The car we were on had different doors from what you'd expect on a subway. Instead of two panels that slide to either side, they had four-paneled doors that opened in a bi-fold fashion, much like you might find on a closet in your house. They fold in, so that if you are standing within about a foot of the door, you're going to get hit by it.

Guess where Stoner 1 and Stoner 2 insisted on standing. They spent the whole trip within bi-fold distance, with one of the two in particular getting whacked repeatedly. Yet as exasperated as he got, he never made an attempt to stand closer to the interior of the train.

When we finally reached our stop at Clark and Lake, they were standing in front of the door that was about to open. With our suitcases -- and the ridiculously short time the doors stay open on the Chicago MTA system -- I wanted to ensure we got off the train quickly, so I asked them to move as we pulled into the station, saving him another bruise.

But I'm sure he got whacked again before getting out.

Sunday, August 12, 2007

Chicago stories: Lou Malnati's

(I could basically chronicle our trip to Chicago last weekend in each of my three blogs -- my baseball blog, because we went to a Mets-Cubs game at Wrigley; my general blog, because that's where I tend to record everyday stuff; and this one, because my original plan with this was to post photos with some frequency and tell the stories behind them and whatnot. As I was browsing through them in my Flickr account, I decided to explain this one, then came up with the idea to post the photo and account here. Seems like a good idea to do with other pics from the trip, so we'll see how well I stick to that plan.)

[Photo by the wife.]

So we wake up slowly on Saturday morning after sleeping in and miss the free "breakfast" (Lender's bagels, yogurt and boxed cereal) offered by the Hampton Inn Downtown. "No problem," we say. "We'll just go straight to Lou Malnati's for deep dish on an empty stomach." (Which was a perfect plan, by the way.)

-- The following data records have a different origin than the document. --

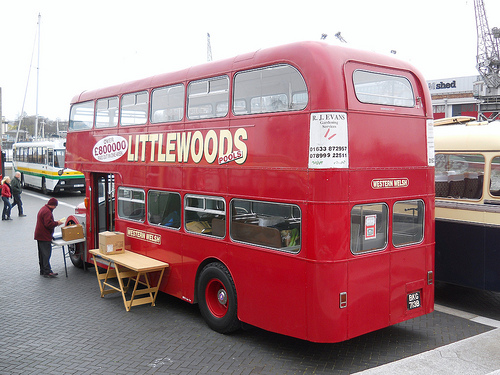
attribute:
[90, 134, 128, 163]
sign — oblong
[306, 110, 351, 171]
sign — rectangular, white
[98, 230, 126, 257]
box — cardboard, brown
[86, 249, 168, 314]
table — wooden, small, brown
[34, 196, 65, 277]
man — standing, setting up table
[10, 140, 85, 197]
bus — white, yellow, green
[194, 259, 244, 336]
tire — black, in rear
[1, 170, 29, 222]
people — walking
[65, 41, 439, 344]
bus — doubledecker, red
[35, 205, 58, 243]
coat — red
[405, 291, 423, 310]
license plate — black, white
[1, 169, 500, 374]
parking lot — patterned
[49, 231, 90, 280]
table — small, white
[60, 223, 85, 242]
box — brown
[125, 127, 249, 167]
advertisment — for pools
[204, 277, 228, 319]
tire rim — red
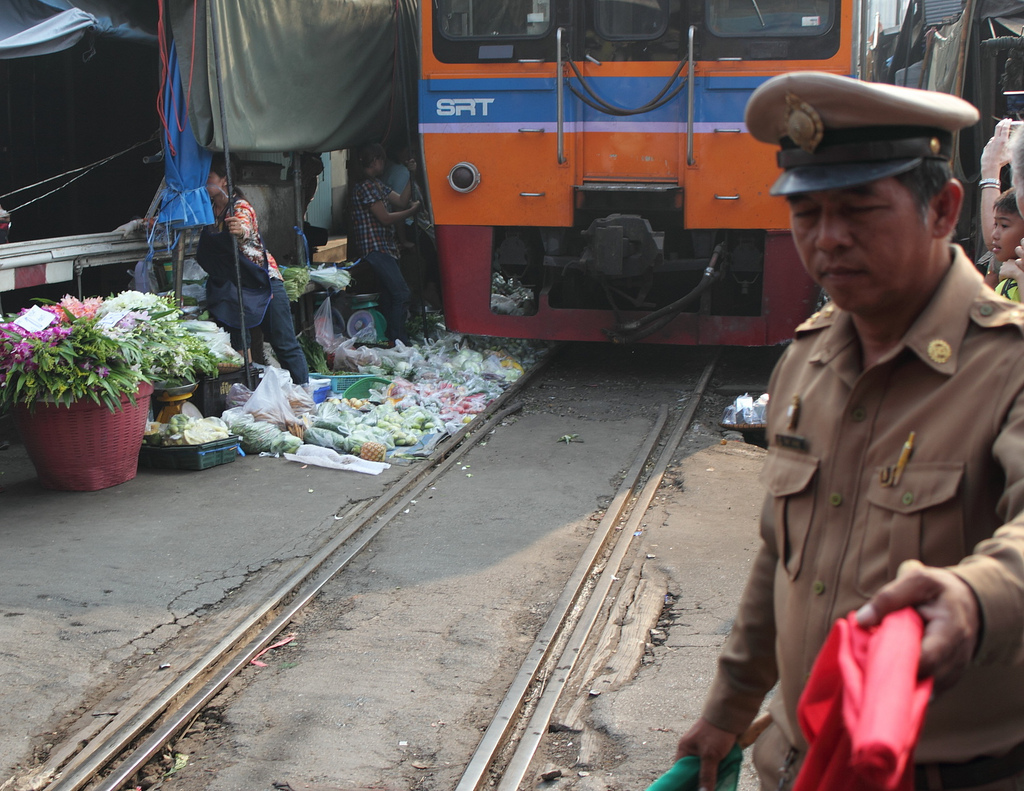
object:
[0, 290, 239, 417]
plant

It's a warm day -- not terribly humid, like Sunday would be -- and when we sit down, we're given small glasses of water, as one usually is upon being seated at a restaurant. The waitress takes our order, and while Casey has an iced tea, I say I'm fine with the water for now. Yet when she returns with Casey's tea -- in a huge glass like this one -- she also brings me this water.

Casey and I just stare at each other, bewildered. My plan (and I stuck to it, too) was to order a beer upon the arrival of our pizza. Throughout the course of our lunch, I drank the beer and thwarted the bus boys' attempts to refill my tiny water glass, pointing each time (I think three different bus boys came by) to the bucket of water I had that hadn't been touched.

By the end of the pizza, I'd emptied my pint as well as the small water glass. Just before leaving, I wanted one last sip. It was a prolonged sip, and here it is.